The 20 year-old garden at Ocean Terminal is an oasis of calm and outdoor space, but it is under threat.
Leith Harbour and Newhaven Community Council (LHNCC) discovered plans relating to Trams to Newhaven showing removal of the garden and replacement by hard surfaces and a few specimen trees. Similar trees on McDonald Road are already dead or dying. LHNCC is about to meet representatives from the tram project along with the owners of Ocean Terminal to discuss this in more detail. They say it is an opportunity to have a strategic look at protecting, maintaining and expanding green space and trees in and around Leith.

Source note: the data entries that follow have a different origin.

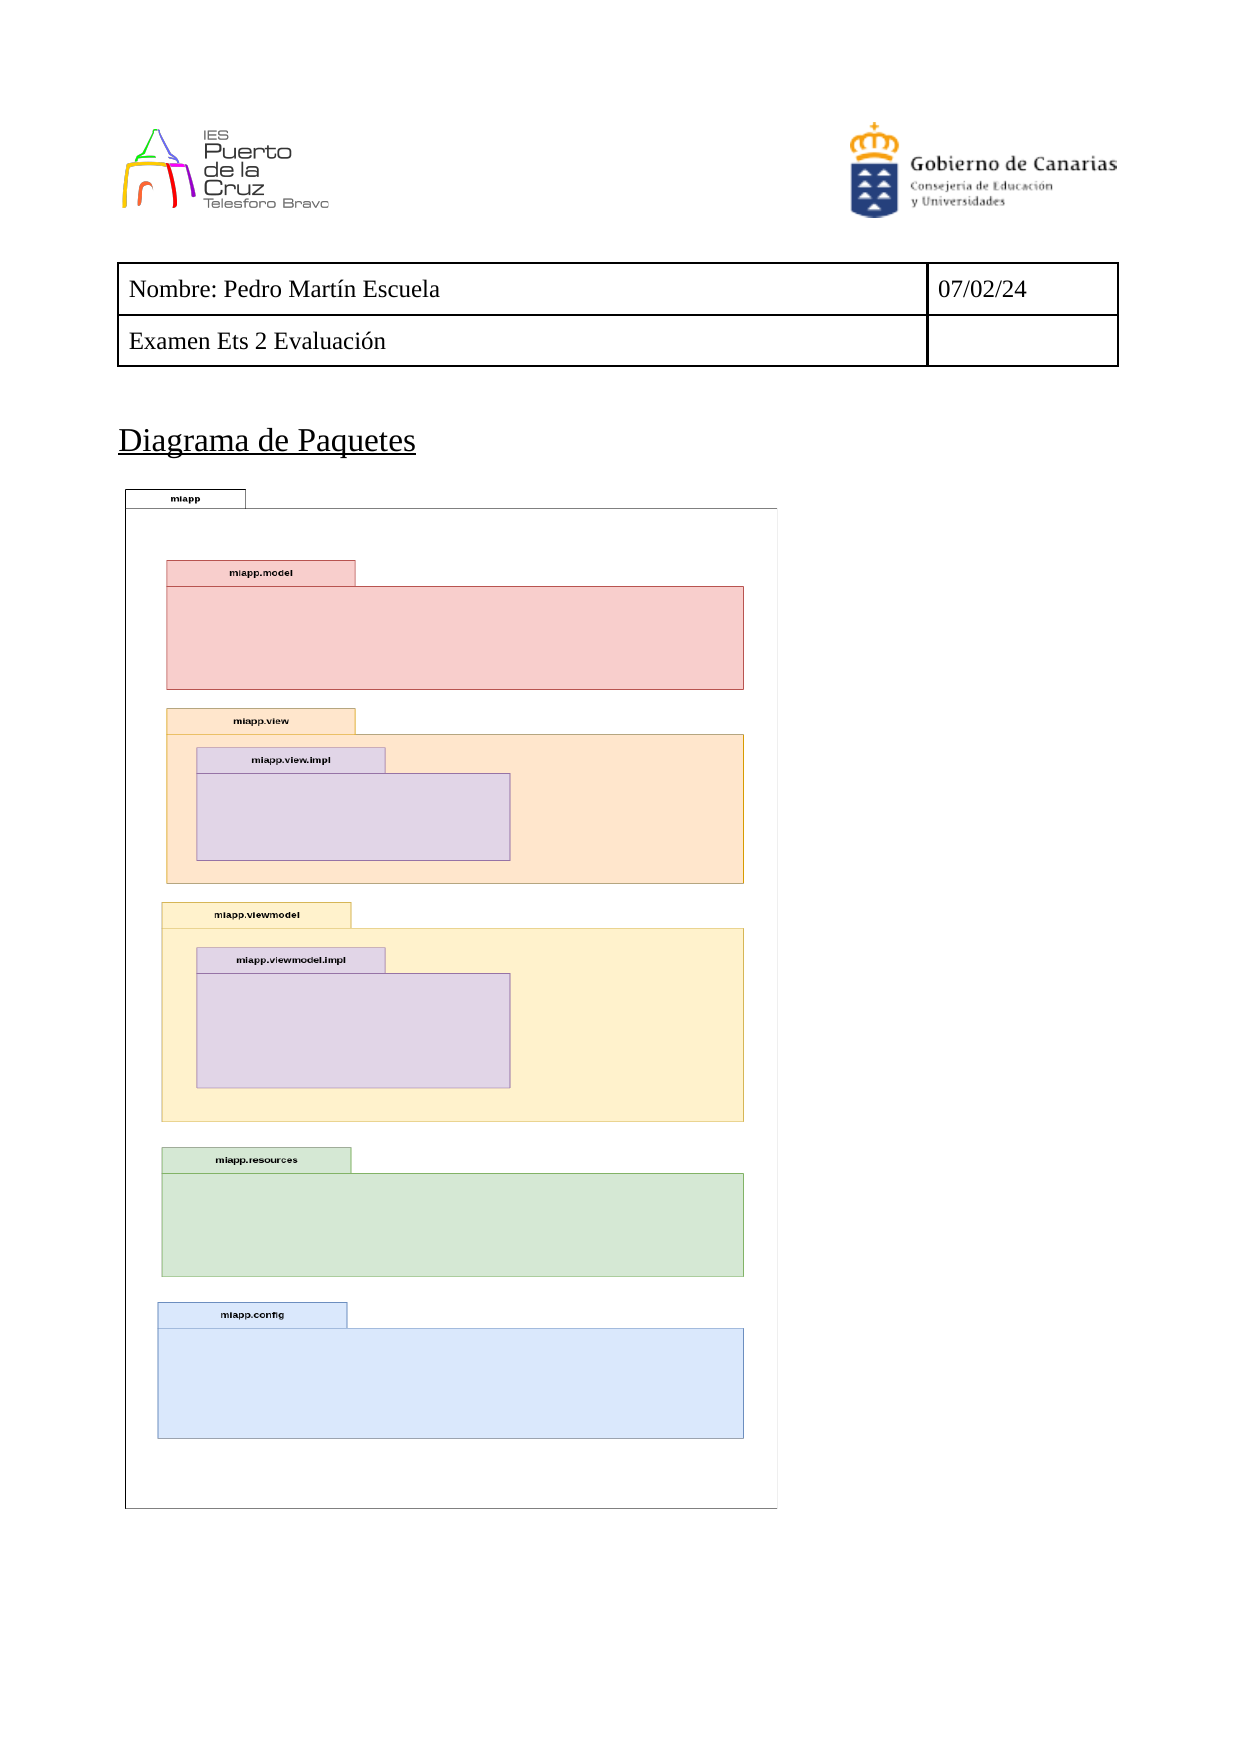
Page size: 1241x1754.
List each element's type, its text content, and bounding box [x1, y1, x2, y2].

text Diagrama de Paquetes [118, 420, 1122, 458]
picture [122, 129, 329, 208]
picture [125, 489, 778, 1509]
picture [850, 122, 1117, 218]
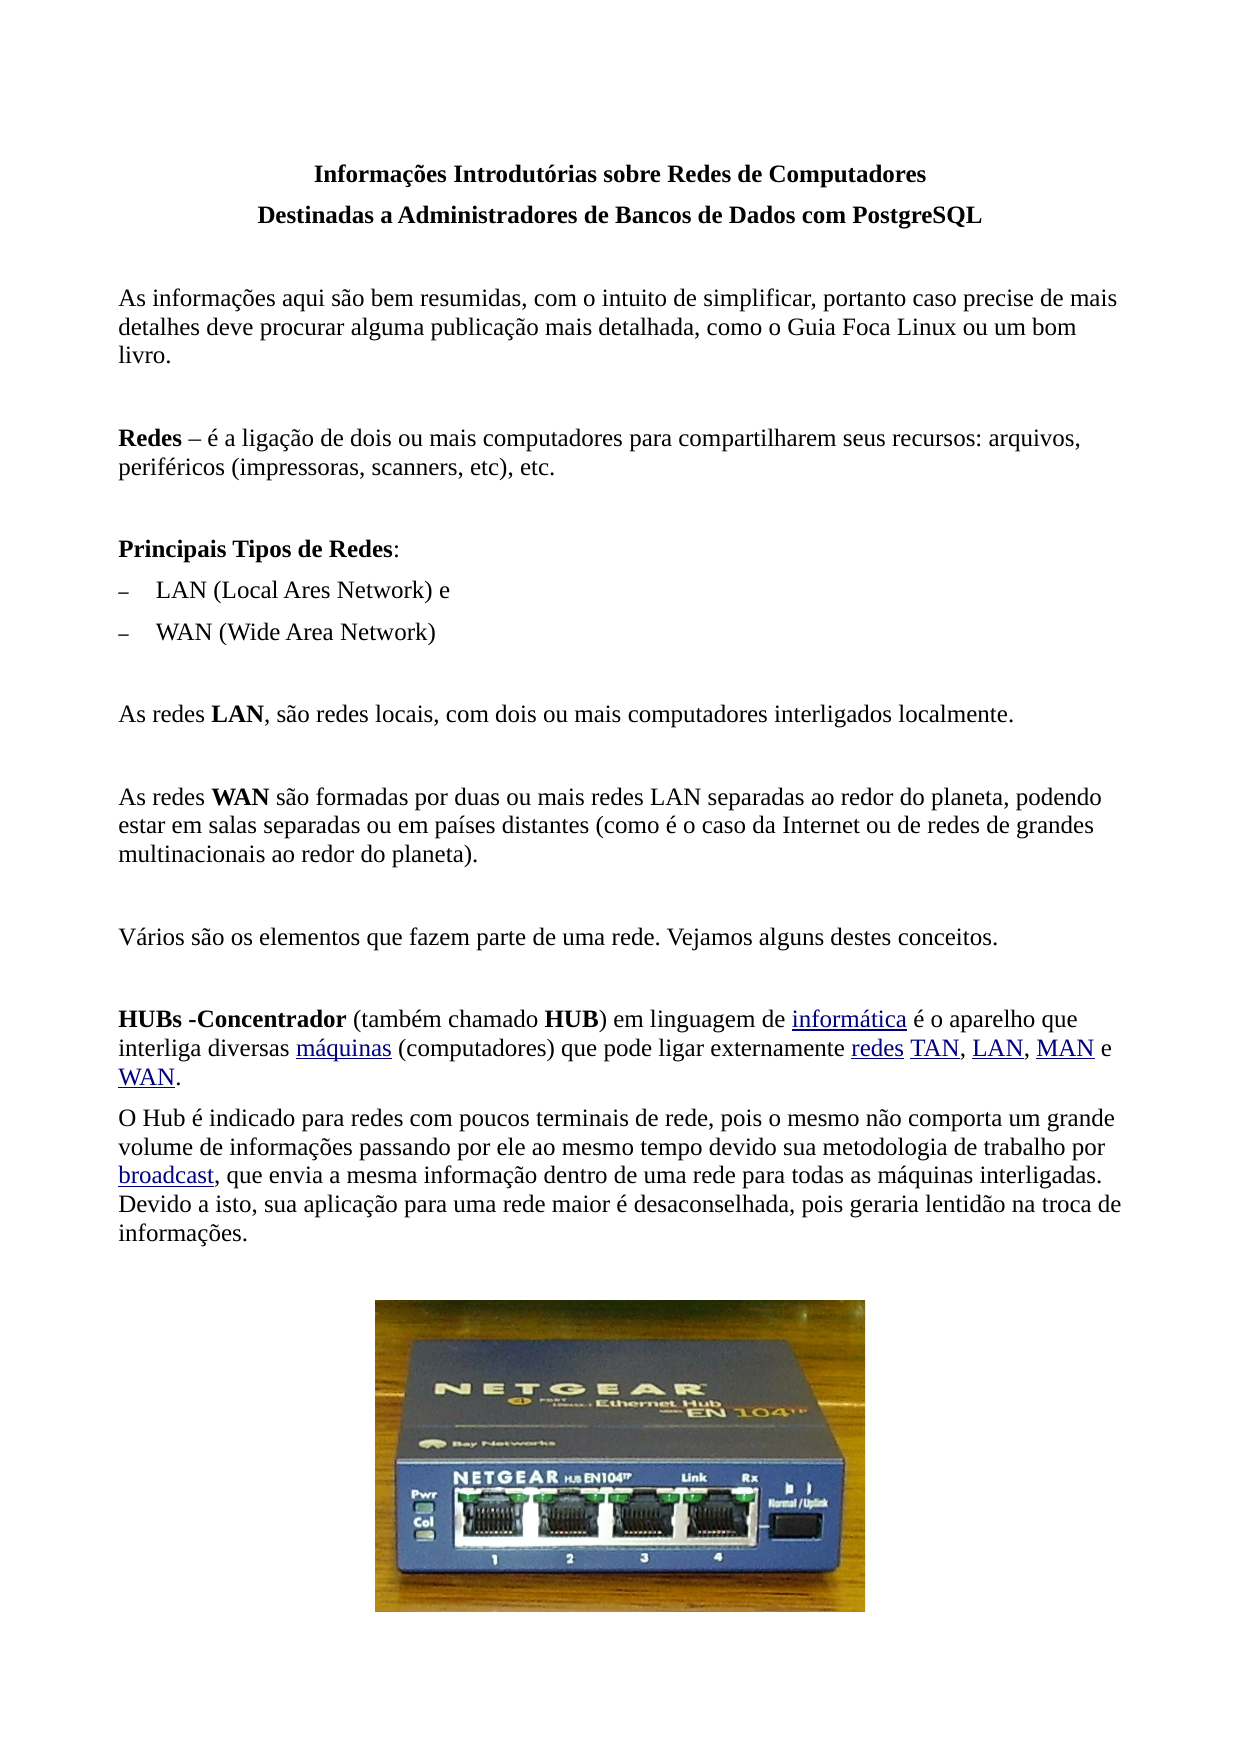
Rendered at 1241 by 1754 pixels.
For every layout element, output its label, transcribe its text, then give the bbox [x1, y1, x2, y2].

text Vários são os elementos que fazem parte de uma rede. Vejamos alguns destes conceitos. [118, 922, 1122, 951]
text Destinadas a Administradores de Bancos de Dados com PostgreSQL [118, 201, 1122, 229]
text As redes LAN, são redes locais, com dois ou mais computadores interligados localmente. [118, 699, 1122, 728]
list WAN (Wide Area Network) [118, 617, 1122, 646]
text Informações Introdutórias sobre Redes de Computadores [118, 159, 1122, 188]
text As redes WAN são formadas por duas ou mais redes LAN separadas ao redor do planeta, podendo estar em salas separadas ou em países distantes (como é o caso da Internet ou de redes de grandes multinacionais ao redor do planeta). [118, 782, 1122, 868]
text As informações aqui são bem resumidas, com o intuito de simplificar, portanto caso precise de mais detalhes deve procurar alguma publicação mais detalhada, como o Guia Foca Linux ou um bom livro. [118, 283, 1122, 369]
text Principais Tipos de Redes: [118, 534, 1122, 563]
text HUBs -Concentrador (também chamado HUB) em linguagem de informática é o aparelho que interliga diversas máquinas (computadores) que pode ligar externamente redes TAN, LAN, MAN e WAN. [118, 1004, 1122, 1091]
picture [375, 1300, 865, 1612]
text O Hub é indicado para redes com poucos terminais de rede, pois o mesmo não comporta um grande volume de informações passando por ele ao mesmo tempo devido sua metodologia de trabalho por broadcast, que envia a mesma informação dentro de uma rede para todas as máquinas interligadas. Devido a isto, sua aplicação para uma rede maior é desaconselhada, pois geraria lentidão na troca de informações. [118, 1103, 1122, 1247]
list LAN (Local Ares Network) e [118, 576, 1122, 604]
text Redes – é a ligação de dois ou mais computadores para compartilharem seus recursos: arquivos, periféricos (impressoras, scanners, etc), etc. [118, 423, 1122, 481]
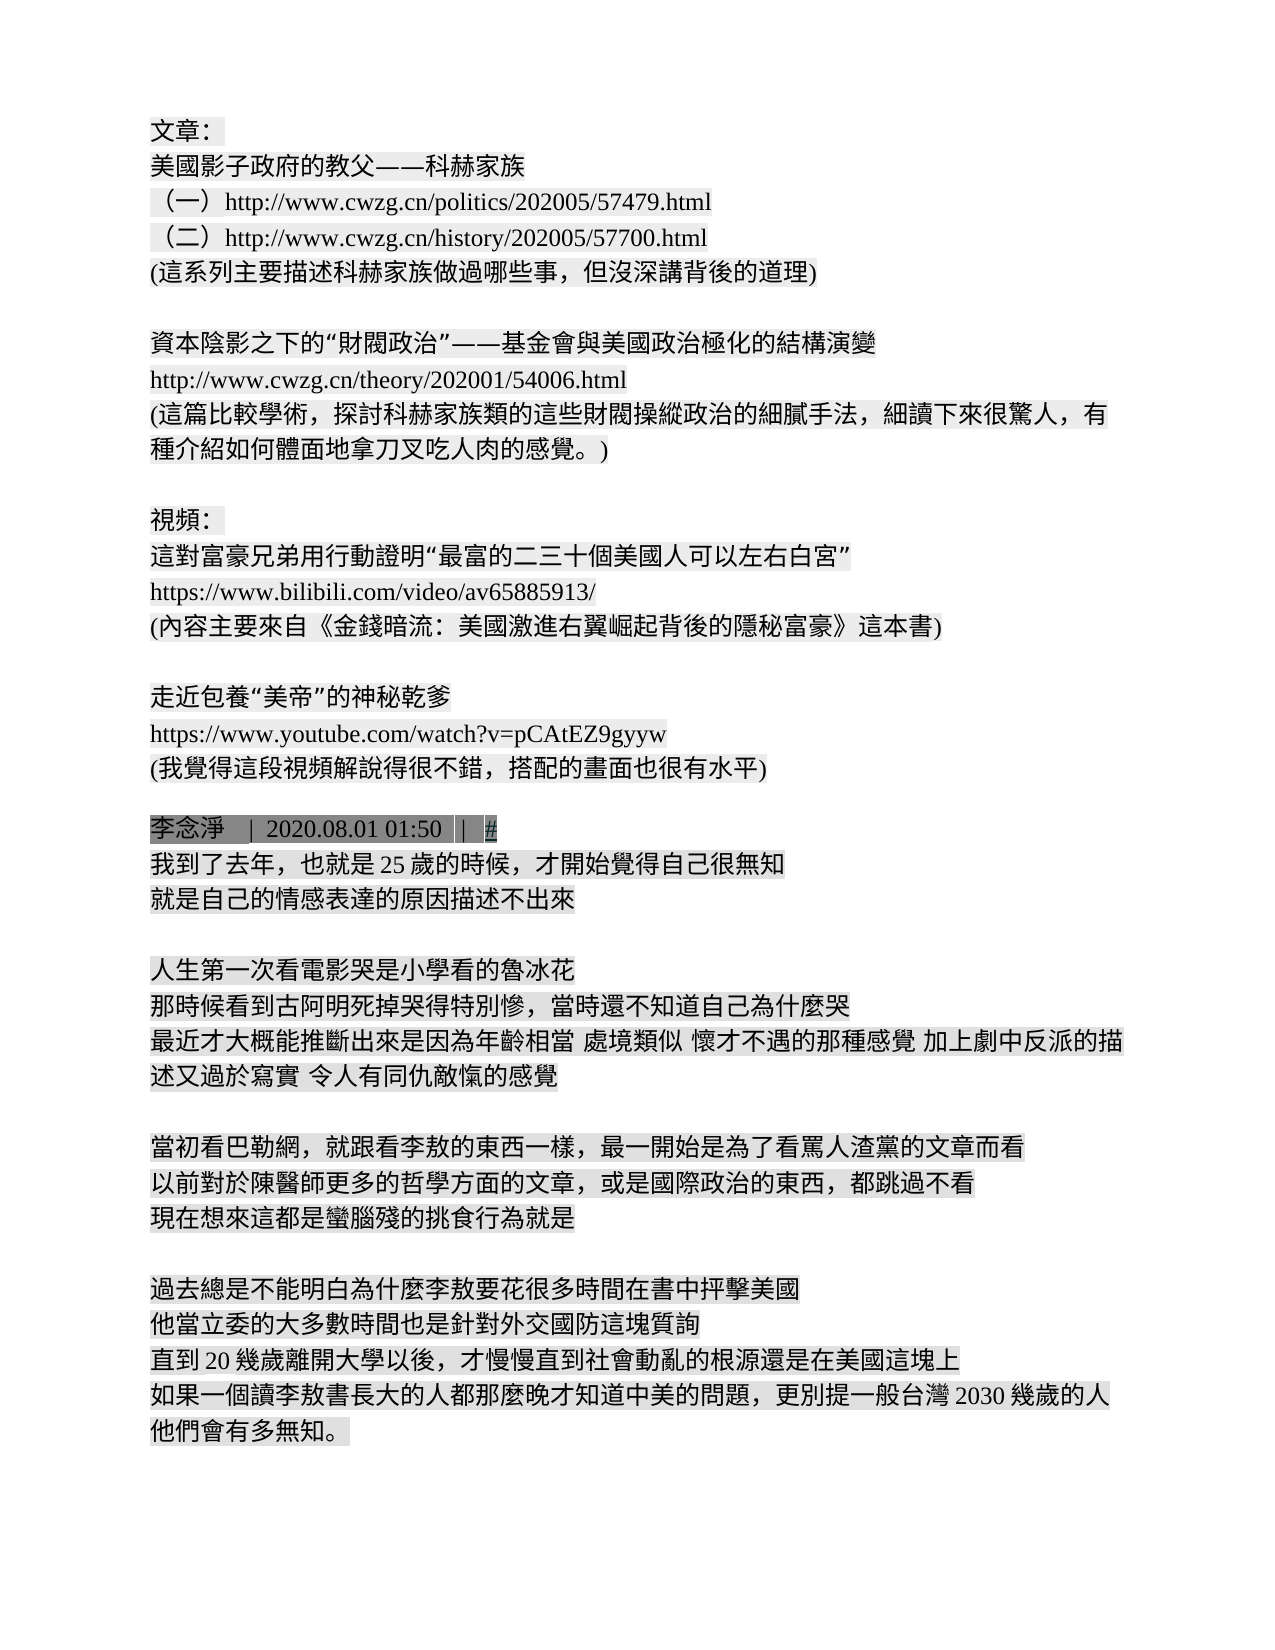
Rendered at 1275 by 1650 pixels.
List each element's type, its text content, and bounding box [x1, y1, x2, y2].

text 我到了去年，也就是25歲的時候，才開始覺得自己很無知 就是自己的情感表達的原因描述不出來 人生第一次看電影哭是小學看的魯冰花 那時候看到古阿明死掉哭得特別慘，當時還不知道自己為什麼哭 最近才大概能推斷出來是因為年齡相當 處境類似 懷才不遇的那種感覺 加上劇中反派的描述又過於寫實 令人有同仇敵愾的感覺 當初看巴勒網，就跟看李敖的東西一樣，最一開始是為了看罵人渣黨的文章而看 以前對於陳醫師更多的哲學方面的文章，或是國際政治的東西，都跳過不看 現在想來這都是蠻腦殘的挑食行為就是 過去總是不能明白為什麼李敖要花很多時間在書中抨擊美國 他當立委的大多數時間也是針對外交國防這塊質詢 直到20幾歲離開大學以後，才慢慢直到社會動亂的根源還是在美國這塊上 如果一個讀李敖書長大的人都那麼晚才知道中美的問題，更別提一般台灣2030幾歲的人他們會有多無知。 [150, 844, 1125, 1446]
text 文章： 美國影子政府的教父——科赫家族 （一）http://www.cwzg.cn/politics/202005/57479.html （二）http://www.cwzg.cn/history/202005/57700.html (這系列主要描述科赫家族做過哪些事，但沒深講背後的道理) 資本陰影之下的“財閥政治”——基金會與美國政治極化的結構演變 http://www.cwzg.cn/theory/202001/54006.html (這篇比較學術，探討科赫家族類的這些財閥操縱政治的細膩手法，細讀下來很驚人，有種介紹如何體面地拿刀叉吃人肉的感覺。) 視頻： 這對富豪兄弟用行動證明“最富的二三十個美國人可以左右白宮” https://www.bilibili.com/video/av65885913/ (內容主要來自《金錢暗流：美國激進右翼崛起背後的隱秘富豪》這本書) 走近包養“美帝”的神秘乾爹 https://www.youtube.com/watch?v=pCAtEZ9gyyw (我覺得這段視頻解說得很不錯，搭配的畫面也很有水平) [150, 75, 1125, 783]
text 李念淨 | 2020.08.01 01:50 | # [150, 808, 1125, 844]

They believe it is a once in a lifetime opportunity to improve the area by introducing more green space, citing Bilbao as an example where the tram tracks run with grass in between them.
The original designer, Mike Harrison explained it was one of his first projects and thinks it is important to the local community. He said: “With reference to the planning considerations at the time of the garden’s implementation, while I do not recall whether it was a condition, there was plenty of discussion on the ‘greening’ or softening of the space between the road and the building. The planners were keen that there was a decent provision of public realm to the front of the building to act as a buffer to the road, and the Discovery Garden was part of this.”
Ocean Terminal may own the land but the council say they have a legal obligation to complete public realm works instructed by the owner, in line with the Tram Act. A Council spokesperson, said: “We’re aware of the community’s request to retain the garden at Ocean Terminal. Representatives from Trams to Newhaven will attend any meeting convened between the community and Ocean Terminal to assist where possible.”
The garden is 20 years old and has a mix of trees and hedges, representing the discoveries of the founding fathers of Scottish botany and planted in collaboration with the Royal Botanic Garden Edinburgh (RGBE). RGBE have said they would welcome a discussion about their role in improving the park, alongside colleagues from Edinburgh’s Living Landscapes/Shoreline project. They suggest redevelopment costs could be used for rejuvenation.
According to environmental campaigner, Eleanor Harris, who co-writes the Trees of Edinburgh blog with forester, Andrew Heald, the small garden provides climate change resilience. During a recent sudden rainstorm, it ‘demonstrated the garden’s importance in absorbing water and saving the drains from being overwhelmed’.